A borracha natural da Amazônia passou a ter um preço proibitivo no mercado mundial, tendo como reflexo imediato a estagnação da economia regional. A crise da borracha tornou-se ainda maior porque a falta de visão empresarial e governamental resultou na ausência de alternativas que possibilitassem o desenvolvimento regional, tendo como consequência imediata a estagnação também das cidades. A falta não pode ser atribuída apenas aos empresários chamados Barões da Borracha e à classe dominante em geral, mas também ao governo e políticos que não incentivaram a criação de projetos administrativos que gerassem um planejamento e um desenvolvimento sustentado da atividade de extração do látex.
Por sinal, desde a época do Governo Imperial que eram descartados projetos de incentivo à produção ou proteção da maior fonte de renda do Brasil no final do século XIX, superando o decadente ciclo do café. Devido o Governo Monárquico que era atrelado ao interesse econômico dos barões do café, que direcionava todos os esforços governamentais para manter a riqueza do sudeste brasileiro, mais influente ao poder que os barões da borracha. Atendendo ao pedido de industriais norte-americanos, também impediu que o governo do Pará criasse taxas alfandegárias protecionistas para os exportadores estrangeiros.
Com a República, pouca coisa mudou. O baixo peso político era contrastante com o poder financeiro do riquíssimo Norte. O Poder, concentrado no Sudeste brasileiro, passou a ser controlado pelos interesses econômicos dos cafeicultores e dos pecuaristas, resultando na política do café-com-leite, e excluindo os interesses dos barões da borracha (que também, pouco se movimentavam politicamente para serem incluídos, preferindo ir gastar seu dinheiro nos cassinos europeus [carece de fontes] do que investir em "lobbies" por acharem que o ciclo da borracha nunca acabaria).

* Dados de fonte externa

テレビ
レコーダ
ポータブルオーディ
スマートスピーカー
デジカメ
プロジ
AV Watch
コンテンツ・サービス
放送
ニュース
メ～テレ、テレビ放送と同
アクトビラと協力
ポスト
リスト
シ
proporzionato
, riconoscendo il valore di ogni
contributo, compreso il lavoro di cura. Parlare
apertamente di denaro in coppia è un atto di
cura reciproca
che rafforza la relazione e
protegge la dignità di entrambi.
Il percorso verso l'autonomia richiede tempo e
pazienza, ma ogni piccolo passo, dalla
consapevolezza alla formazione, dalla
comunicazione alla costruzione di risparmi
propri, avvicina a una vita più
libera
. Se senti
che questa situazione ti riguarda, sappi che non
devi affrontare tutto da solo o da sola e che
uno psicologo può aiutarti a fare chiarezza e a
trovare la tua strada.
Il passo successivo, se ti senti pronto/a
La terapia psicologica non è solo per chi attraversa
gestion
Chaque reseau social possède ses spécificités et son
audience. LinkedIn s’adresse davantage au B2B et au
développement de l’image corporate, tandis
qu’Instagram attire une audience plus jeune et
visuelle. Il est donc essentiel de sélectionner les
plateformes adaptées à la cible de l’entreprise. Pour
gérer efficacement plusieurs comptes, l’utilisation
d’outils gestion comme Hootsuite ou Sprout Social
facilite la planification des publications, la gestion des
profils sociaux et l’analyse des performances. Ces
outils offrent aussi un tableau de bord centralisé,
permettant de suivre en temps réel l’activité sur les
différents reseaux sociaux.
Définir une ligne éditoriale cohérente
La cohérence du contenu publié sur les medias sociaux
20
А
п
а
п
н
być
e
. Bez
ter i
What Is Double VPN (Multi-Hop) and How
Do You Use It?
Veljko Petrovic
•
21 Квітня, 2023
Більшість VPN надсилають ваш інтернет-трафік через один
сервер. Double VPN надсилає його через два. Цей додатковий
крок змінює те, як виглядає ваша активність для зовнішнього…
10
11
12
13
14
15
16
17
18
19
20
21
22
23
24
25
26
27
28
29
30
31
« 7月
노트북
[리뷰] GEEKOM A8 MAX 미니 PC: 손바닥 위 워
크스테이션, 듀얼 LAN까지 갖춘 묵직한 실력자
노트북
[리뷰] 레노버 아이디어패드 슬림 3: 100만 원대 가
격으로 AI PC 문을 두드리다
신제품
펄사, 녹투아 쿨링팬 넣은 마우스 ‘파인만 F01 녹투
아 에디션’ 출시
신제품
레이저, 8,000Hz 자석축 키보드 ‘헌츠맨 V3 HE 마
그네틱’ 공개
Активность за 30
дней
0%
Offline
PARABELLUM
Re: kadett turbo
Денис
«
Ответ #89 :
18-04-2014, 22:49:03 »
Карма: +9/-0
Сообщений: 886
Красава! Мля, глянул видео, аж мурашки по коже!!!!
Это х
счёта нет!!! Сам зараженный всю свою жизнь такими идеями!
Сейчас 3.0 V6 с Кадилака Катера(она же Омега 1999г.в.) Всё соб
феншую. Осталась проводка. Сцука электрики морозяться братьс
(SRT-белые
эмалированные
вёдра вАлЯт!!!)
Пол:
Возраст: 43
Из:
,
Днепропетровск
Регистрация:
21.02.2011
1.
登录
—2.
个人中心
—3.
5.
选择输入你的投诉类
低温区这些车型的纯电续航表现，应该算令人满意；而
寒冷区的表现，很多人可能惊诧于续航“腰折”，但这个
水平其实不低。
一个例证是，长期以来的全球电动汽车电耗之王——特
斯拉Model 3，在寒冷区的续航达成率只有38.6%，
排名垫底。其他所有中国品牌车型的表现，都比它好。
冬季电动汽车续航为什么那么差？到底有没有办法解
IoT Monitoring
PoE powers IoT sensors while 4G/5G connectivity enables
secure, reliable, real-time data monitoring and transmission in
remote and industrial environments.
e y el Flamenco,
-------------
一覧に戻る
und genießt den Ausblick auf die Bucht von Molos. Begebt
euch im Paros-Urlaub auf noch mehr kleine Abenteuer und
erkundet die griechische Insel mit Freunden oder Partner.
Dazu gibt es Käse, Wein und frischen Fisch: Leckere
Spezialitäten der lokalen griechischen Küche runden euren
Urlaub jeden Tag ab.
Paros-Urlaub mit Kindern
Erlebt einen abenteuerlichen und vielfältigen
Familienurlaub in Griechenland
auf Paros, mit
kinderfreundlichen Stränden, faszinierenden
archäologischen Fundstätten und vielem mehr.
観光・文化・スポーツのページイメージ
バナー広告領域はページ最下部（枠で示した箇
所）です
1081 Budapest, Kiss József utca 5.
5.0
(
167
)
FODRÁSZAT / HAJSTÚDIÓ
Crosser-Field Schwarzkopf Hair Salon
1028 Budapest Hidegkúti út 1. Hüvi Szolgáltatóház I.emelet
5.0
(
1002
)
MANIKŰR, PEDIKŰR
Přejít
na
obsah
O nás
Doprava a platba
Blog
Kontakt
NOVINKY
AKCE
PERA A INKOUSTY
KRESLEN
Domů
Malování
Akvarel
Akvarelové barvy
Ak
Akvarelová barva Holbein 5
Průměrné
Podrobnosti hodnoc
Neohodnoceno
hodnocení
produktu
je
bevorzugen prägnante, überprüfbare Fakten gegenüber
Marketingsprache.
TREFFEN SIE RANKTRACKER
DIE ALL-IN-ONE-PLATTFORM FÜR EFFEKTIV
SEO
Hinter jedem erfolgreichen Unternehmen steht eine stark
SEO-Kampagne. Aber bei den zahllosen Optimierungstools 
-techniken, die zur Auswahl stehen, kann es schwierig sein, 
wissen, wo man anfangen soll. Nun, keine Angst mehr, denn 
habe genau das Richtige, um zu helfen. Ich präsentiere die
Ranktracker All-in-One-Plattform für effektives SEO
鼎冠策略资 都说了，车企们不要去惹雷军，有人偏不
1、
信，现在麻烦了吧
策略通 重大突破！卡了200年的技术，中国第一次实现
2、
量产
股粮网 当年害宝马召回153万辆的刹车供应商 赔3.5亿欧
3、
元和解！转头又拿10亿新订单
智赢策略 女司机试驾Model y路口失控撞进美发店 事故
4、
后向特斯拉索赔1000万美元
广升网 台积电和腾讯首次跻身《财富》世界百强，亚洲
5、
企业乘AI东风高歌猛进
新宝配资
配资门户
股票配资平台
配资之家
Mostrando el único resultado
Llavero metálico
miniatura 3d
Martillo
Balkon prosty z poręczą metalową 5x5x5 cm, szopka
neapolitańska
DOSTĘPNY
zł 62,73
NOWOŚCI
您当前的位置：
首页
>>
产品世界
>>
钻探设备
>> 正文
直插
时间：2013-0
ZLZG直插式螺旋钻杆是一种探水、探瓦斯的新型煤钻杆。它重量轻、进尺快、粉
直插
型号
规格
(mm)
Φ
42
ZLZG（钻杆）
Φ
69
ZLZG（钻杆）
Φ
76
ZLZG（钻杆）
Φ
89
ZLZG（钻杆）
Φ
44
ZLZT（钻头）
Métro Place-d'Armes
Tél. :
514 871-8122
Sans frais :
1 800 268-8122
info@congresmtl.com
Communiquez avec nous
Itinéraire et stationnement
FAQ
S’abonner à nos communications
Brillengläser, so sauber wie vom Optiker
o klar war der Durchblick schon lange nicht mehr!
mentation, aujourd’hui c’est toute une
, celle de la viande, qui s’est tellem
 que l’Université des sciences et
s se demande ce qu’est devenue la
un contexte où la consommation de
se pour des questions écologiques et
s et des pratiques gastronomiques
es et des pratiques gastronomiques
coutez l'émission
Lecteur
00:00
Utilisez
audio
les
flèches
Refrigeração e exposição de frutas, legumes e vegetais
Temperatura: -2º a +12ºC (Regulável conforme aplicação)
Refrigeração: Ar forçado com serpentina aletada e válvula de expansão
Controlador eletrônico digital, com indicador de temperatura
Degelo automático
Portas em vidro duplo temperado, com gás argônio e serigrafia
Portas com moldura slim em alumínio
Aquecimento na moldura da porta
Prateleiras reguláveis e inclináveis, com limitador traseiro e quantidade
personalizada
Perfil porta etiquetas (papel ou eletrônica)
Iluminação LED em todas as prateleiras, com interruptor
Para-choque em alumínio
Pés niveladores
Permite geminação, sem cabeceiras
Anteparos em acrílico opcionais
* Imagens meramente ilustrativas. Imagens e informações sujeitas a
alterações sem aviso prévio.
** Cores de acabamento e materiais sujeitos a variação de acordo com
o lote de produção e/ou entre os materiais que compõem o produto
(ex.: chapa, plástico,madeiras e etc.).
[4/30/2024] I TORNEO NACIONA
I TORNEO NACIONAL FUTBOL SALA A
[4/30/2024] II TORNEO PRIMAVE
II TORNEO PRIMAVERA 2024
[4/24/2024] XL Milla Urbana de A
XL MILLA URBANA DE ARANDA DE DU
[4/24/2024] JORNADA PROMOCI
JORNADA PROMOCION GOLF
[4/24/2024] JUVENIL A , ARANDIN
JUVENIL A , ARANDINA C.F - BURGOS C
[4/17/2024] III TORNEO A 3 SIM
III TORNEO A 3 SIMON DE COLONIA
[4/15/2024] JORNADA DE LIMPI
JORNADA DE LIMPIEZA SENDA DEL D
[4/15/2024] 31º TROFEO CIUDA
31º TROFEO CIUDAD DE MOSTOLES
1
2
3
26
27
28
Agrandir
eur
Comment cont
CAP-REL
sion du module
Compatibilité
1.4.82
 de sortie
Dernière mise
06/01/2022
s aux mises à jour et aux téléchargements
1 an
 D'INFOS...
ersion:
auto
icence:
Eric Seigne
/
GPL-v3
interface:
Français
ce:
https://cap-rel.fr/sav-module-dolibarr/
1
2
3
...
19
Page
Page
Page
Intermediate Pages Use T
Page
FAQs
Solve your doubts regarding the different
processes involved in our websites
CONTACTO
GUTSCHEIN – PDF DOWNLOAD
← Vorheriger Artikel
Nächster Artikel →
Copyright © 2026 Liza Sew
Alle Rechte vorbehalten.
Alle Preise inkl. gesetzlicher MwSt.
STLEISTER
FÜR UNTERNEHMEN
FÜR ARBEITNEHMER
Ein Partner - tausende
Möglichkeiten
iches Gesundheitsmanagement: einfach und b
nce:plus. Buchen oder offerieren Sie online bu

Embora restando a ferrovia Madeira-Mamoré e as cidades de Porto Velho e Guajará-Mirim como herança deste apogeu, a crise econômica provocada pelo término do ciclo da borracha deixou marcas profundas em toda a região amazônica: queda na receita dos Estados, alto índice de desemprego, êxodo rural e urbano, sobrados e mansões completamente abandonados, e, principalmente, completa falta de expectativas em relação ao futuro para os que insistiram em permanecer na região.
Os trabalhadores dos seringais, agora desprovidos da renda da extração, fixaram-se na periferia de Manaus em busca de melhores condições de vida. Por volta de 1920, começaram a formar o que seria chamado de cidade flutuante, que se consolidaria até a década de 1960.
O governo central do Brasil até criou um órgão com o objetivo de contornar a crise, chamado Superintendência de Defesa da Borracha, mas esta superintendência foi ineficiente e não conseguiu garantir ganhos reais, sendo, por esta razão, desativada não muito tempo depois de sua criação.
A partir do final da década de 1920, Henry Ford, o pioneiro da indústria americana de automóveis, empreendeu o cultivo de seringais na Amazônia criando 1927 a cidade de Fordlândia e posteriormente (1934) Belterra, no Oeste do Pará, especialmente para este fim, com técnicas de cultivo e cuidados especiais, mas a iniciativa não logrou êxito já que a plantação foi atacada por uma praga na folhagem conhecida como mal-de-folhas, causada pelo fungo Microcyclus ulei.